Even though we didn't do very much yesterday evening, the little that we did helped us this morning. After a pleasant breakfast in the exceedingly delightful breakfast room of the hotel, we set off for 'downtown' Locarno, a ten minute walk from the hotel. This took us past the stage being erected for the Moon and Stars festival and onto the town's train station. We were actually looking for the entrance to the funicular railway which according to my map was somewhere in the vicinity, but I couldn't find it – until I asked in the railway ticket office and was directed to an unassuming entrance 100 metres away. We had walked past it earlier (albeit on the other side of the road) but hadn't noticed.

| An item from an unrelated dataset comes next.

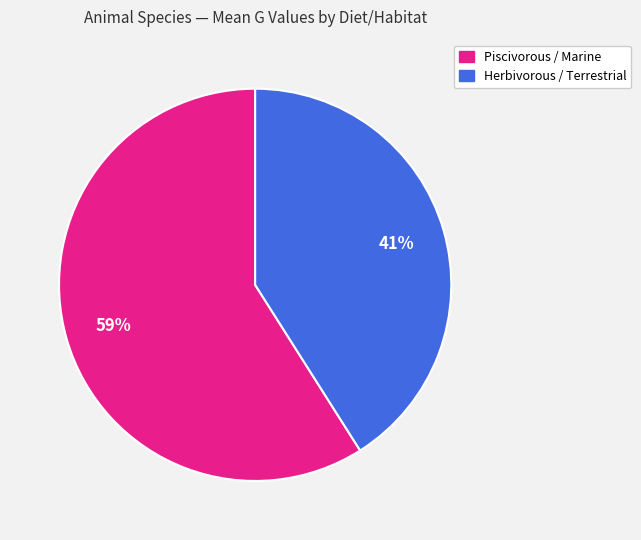

To the nearest percent, what is the average slice percentage?

50%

The funicular runs from downtown Locarno to a 'suburb' called Orselina, which is very close but much higher up than Locarno. The ride only took a few minutes and wasn't particularly interesting. Once out of Orselina 'station', we walked across the road and bought tickets for the aerial cable car to Cardada, a mountain 1340 metres above sea level (Locarno is 210 metres above sea level). The cable car trail runs through forest, so the view whilst going up was not particularly spectacular.

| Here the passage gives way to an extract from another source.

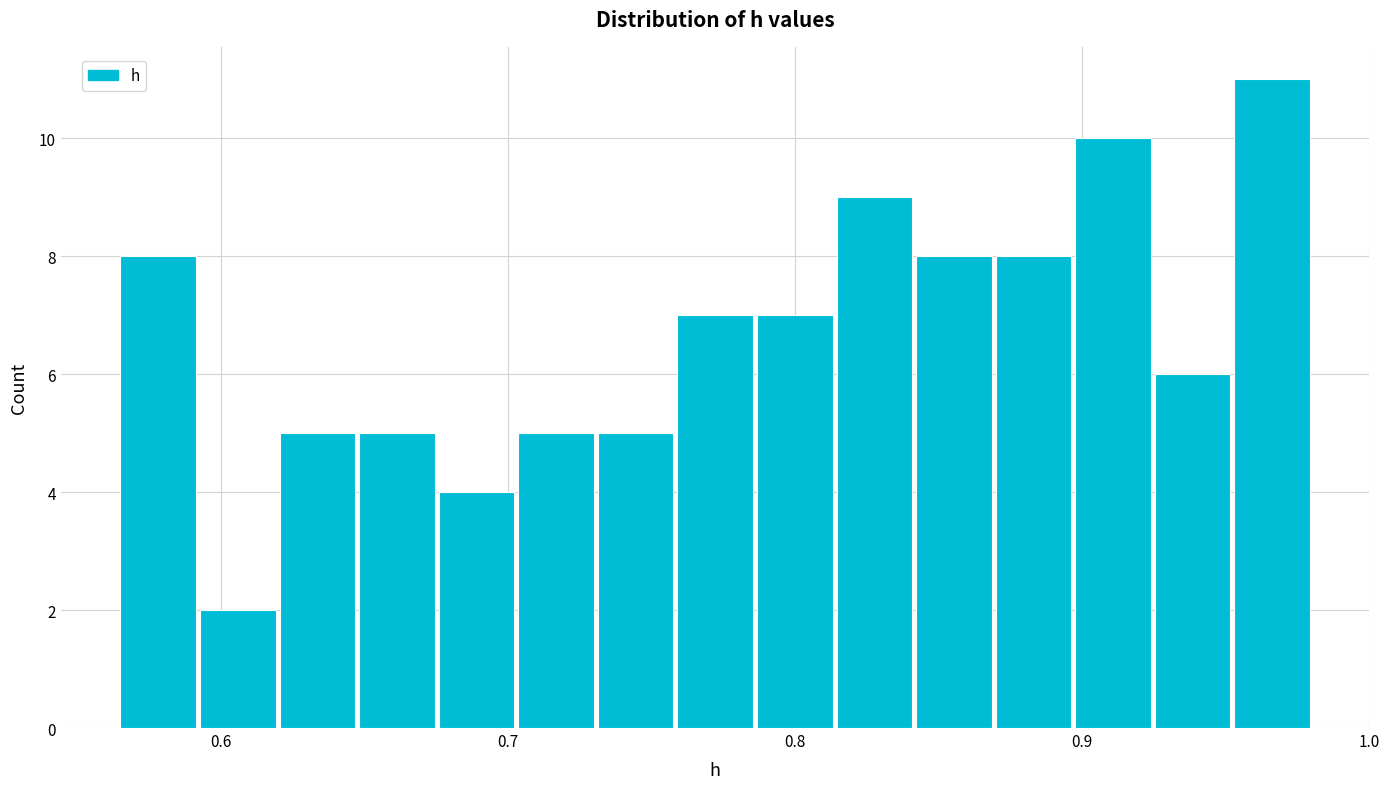

Read against the x-axis, roughly where is the centre of the tallest bar?

0.97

On the other hand, the view from Cardada itself was breath-taking. The station is set in a forest which is exceedingly quiet, the silence being broken only by birdsong (although when we returned, the birdsong was interrupted rudely by a bunch of German speaking teenagers). A short walk of 400 metres brings one to the terminus of the chairlift to the peak of Cimetta, 1672 metres. We were slightly apprehensive of the chairlift, because one is fairly unprotected; I have a problem with heights and internal balance which prevents me from taking rides at funfairs, etc. (as if I wanted to).

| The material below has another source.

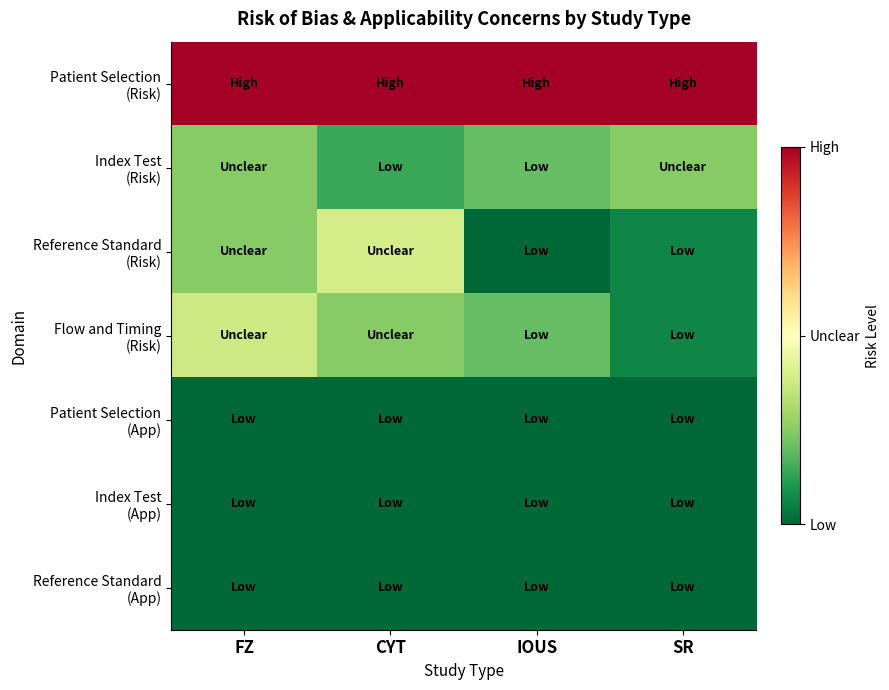

Which series has the largest range (max minus min)?

Reference Standard (Risk)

The first minute or so of the chairlift ride was marginally troublesome but after that, we acclimatized and began to enjoy the ride. Again, there wasn't actually that much to be seen from the chairlift (as we were looking to the side, not up or down), but once we got to the summit, the views there took our breaths away. There was a mountain just behind where we were which was slowly being obscured by a cloud (cue 'The mist covered mountain'); I was about to start filming this on video when my wife asked me to take a photograph with this background. By the time I had finished with her camera, the mountain had all but disappeared from view.
We walked up a hill (adding maybe another five or ten metres to our elevation) to an observation point. Although we should have been treated to stunning views, most of the mountains and valleys were covered in cloud. Slowly though the clouds disappeared and this time I was able to film the mountain behind us slowly appearing into view. There was also a communications aerial there; as I filmed it, I mentioned on 'the commentary' that there shouldn't be any problem in getting a signal on my mobile phone. A moment after saying this, the phone began to vibrate: someone had sent me a message.
After wandering about a bit more on the summit, we returned to the terminus and took the chairlift back to Cardada; this time the view was very impressive, and we enjoyed the descending ride much more than the ascending ride. Back at Cardada, we found an observation point which gave us a good view over the hills and valleys; the hitherto invisible Gordevio (I think) came into view.
From there, we rode the the cable car back down to Orselino and from there, the funicular back to Locarno. Very enjoyable and highly recommended.
As time was getting on, we decided first to eat before doing anything else. We stopped at a café but then I realized that I didn't have enough cash to pay for any meal. The waitress said that there was a cash machine nearby (in Italian); whilst I did find the cash machine, I also wandered about and found a self service restaurant which seemed to be more promising and cheaper than where I had left my wife. After retracing my steps, we finally found an English menu in the café, only to discover that there was nothing on the menu that we wanted. I convinced my wife that we should eat in the self service restaurant. We had a thoroughly enjoyable lunch of fresh fish, fried on the spot, along with potatoes and broccoli; very healthy and probably much better than anything that we would have eaten at the café. The bill turned out to be higher than I expected, but it was definitely worth the extra – and I could pay by credit card.
Unless I misunderstood the sign, the restaurant also boasted free wi-fi, a service which appeared on the noticeboards of a few cafes and restaurants that we passed on the way, so I am hopeful that I will be able to upload this tonight. Regarding the sign: I can understand about 50% of signs written in Italian, but find it much harder to understand people when they talk, primarily because they talk so fast. Italian is the dominant language in Locarno, followed by German and then French. There aren't that many people who speak English (the café where we didn't eat being a good example). As long as there is something written, we can get along, and I speak enough pidgin Italian to be understood in certain circumstances (like ordering one dish of vanilla ice-cream and one of banana when it's printed in a restaurant menu).